France calls for EU-wide cryptocurrency rules amid Libra concerns

France calls for EU-wide cryptocurrency rules amid Libra concerns

France calls for EU-wide cryptocurrency rules amid Libra concerns

Libra, as now proposed by the tech giant, would raise concerns about market dominance, threaten the sovereignty of states, increase risks for consumers and business, and could even cause significant global financial disruption, Le Maire said at Organisation for Economic Cooperation and Development in Paris.

The EU has yet to legislate on cryptocurrencies, instead leaving regulation to its member states.

While speaking at an OECD conference focused on crypto in Paris today, French Finance Minister Bruno Le Maire expressed "serious" concerns over Facebook Libra - a fiat-backed stablecoin the social media platform seeks to launch with the support of other major corporations - and revealed that his country would seek to block Facebook Libra from ever seeing the light of day in Europe.

"It would be a global currency, held by a single player, which has more than two billion users around the world". The company initially enlisted 27 partners to enable digital currency transactions and then brought in lobbyists after a broad backlash. Exchanges and money transmitters, however, still have to comply with bloc-wide European Union anti-money-laundering regulations.

Forms of cryptocurrency on the market, such as Bitcoin (BTC) and Ethereum (ETH), are decentralized and, therefore, do not have the financial backing of one main authority.

Elsewhere in his address, Le Maire urged, once more, for a "public digital currency", without specifying further.

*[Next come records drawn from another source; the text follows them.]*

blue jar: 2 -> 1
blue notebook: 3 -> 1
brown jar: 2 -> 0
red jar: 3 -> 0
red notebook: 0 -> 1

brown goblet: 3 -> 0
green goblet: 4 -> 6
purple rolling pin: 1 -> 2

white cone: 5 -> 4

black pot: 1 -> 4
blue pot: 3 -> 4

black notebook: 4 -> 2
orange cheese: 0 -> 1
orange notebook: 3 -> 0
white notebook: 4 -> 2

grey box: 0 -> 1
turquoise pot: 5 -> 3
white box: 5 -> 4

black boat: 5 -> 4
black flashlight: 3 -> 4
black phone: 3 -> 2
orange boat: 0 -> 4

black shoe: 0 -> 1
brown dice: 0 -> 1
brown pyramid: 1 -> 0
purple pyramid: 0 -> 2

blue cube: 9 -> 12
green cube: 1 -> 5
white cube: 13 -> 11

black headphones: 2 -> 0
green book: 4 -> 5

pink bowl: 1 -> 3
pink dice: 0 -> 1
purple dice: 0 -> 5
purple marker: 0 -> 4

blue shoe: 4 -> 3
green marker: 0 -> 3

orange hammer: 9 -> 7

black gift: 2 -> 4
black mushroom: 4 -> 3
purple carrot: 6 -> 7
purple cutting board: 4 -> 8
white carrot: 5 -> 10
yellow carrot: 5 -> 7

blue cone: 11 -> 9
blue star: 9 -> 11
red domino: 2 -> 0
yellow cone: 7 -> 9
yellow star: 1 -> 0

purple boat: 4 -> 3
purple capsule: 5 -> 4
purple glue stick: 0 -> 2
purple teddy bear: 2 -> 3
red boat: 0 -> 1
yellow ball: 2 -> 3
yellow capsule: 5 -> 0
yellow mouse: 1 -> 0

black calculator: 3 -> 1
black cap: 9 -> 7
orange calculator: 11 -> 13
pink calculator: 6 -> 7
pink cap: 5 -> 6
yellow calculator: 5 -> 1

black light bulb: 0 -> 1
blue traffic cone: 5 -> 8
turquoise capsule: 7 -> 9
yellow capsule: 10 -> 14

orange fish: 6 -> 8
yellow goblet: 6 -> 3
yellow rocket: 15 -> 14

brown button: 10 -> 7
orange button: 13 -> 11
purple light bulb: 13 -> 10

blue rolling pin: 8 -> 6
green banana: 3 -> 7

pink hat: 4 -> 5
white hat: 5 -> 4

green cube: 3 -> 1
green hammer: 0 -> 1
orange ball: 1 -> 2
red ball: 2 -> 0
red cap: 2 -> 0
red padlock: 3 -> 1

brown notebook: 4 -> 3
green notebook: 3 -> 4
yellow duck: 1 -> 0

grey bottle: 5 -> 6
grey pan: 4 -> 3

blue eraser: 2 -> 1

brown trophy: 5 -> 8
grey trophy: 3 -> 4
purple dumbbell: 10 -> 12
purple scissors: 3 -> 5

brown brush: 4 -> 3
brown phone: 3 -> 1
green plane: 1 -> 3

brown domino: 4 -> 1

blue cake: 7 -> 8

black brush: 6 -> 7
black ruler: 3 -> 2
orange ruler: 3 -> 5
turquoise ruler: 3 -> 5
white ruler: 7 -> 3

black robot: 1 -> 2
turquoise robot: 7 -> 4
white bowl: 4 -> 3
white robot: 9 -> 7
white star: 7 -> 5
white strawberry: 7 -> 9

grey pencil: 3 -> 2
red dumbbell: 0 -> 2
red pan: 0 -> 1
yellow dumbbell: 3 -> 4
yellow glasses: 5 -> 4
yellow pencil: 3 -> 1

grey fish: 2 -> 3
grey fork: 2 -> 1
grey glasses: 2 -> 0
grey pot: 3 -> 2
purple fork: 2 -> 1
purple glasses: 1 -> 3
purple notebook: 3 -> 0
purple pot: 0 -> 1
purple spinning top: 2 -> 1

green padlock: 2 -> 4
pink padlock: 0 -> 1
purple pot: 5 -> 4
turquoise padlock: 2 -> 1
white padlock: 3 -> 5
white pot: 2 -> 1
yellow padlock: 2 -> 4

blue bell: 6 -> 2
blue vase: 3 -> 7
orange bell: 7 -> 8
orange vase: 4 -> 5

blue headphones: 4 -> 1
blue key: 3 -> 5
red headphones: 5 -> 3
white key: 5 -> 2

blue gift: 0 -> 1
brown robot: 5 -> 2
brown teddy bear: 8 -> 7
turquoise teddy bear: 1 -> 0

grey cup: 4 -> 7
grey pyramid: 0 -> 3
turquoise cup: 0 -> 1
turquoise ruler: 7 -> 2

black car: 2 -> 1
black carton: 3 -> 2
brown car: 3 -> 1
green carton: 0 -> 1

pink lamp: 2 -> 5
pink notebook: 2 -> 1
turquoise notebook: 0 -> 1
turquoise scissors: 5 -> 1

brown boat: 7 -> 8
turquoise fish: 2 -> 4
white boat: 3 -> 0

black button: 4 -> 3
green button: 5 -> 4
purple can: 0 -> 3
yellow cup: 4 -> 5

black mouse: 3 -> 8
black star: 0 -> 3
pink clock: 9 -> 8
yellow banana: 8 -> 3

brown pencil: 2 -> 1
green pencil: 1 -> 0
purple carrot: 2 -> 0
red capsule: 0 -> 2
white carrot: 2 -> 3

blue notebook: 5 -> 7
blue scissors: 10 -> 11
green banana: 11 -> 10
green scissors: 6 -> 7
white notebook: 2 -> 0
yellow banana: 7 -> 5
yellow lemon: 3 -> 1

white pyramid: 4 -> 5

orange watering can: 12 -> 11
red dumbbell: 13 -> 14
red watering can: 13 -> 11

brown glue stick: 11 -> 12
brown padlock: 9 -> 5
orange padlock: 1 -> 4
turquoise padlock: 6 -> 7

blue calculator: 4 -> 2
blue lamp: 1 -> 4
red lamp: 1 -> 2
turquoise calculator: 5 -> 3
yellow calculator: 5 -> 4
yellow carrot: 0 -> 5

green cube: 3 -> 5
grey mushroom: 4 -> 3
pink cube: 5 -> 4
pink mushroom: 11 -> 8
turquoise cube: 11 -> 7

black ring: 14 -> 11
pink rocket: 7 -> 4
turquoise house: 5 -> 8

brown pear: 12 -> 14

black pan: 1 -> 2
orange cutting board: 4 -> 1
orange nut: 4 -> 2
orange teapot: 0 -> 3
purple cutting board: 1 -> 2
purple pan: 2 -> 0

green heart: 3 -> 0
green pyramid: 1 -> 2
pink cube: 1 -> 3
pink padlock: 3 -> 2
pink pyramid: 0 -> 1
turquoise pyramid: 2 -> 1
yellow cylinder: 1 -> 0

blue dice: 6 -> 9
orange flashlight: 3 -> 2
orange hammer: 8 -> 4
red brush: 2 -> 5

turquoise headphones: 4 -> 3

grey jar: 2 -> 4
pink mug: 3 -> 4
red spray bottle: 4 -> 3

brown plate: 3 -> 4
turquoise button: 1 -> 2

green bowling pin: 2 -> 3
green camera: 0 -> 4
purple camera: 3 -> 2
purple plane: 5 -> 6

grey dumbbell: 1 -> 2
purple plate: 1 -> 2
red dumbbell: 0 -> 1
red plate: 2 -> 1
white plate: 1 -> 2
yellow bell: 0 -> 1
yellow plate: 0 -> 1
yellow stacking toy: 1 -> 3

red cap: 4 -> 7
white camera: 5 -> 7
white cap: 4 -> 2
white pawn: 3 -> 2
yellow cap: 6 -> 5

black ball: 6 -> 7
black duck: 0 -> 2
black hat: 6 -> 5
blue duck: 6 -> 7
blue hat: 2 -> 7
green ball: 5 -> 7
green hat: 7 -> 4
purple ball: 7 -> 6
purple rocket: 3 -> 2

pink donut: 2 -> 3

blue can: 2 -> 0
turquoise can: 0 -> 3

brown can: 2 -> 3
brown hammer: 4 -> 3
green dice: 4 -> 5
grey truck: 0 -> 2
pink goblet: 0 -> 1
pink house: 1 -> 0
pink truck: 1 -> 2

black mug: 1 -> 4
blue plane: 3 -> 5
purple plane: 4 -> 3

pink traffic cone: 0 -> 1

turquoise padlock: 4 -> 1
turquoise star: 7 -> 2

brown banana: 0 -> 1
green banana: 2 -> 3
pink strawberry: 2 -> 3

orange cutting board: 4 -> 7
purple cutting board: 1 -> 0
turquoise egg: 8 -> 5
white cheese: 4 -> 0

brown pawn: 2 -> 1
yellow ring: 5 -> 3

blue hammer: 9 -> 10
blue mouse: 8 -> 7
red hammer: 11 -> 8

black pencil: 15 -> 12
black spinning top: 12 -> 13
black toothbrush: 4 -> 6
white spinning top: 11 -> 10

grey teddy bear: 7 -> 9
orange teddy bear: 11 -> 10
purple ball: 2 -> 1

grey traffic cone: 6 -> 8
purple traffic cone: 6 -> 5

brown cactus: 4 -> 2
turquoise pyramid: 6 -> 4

When asked whether Libra would need a licence to operate in the bloc, a spokeswoman for the EU's executive branch, the European Commission, told Reuters: "With the publicly available information on Libra, it is now not possible to say which exact EU rules would apply".

Facebook's Libra cryptocurrency: A threat to national economies?

In Switzerland, Libra is applying for a payment service licence, although it could face rules that typically apply to banks, regulators in the non-EU Alpine state said on Wednesday.

"With the Libra project, the monetary sovereignty of [European] States is at stake", said Le Maire. He is, however, expected to discuss this issue with other ministers next month.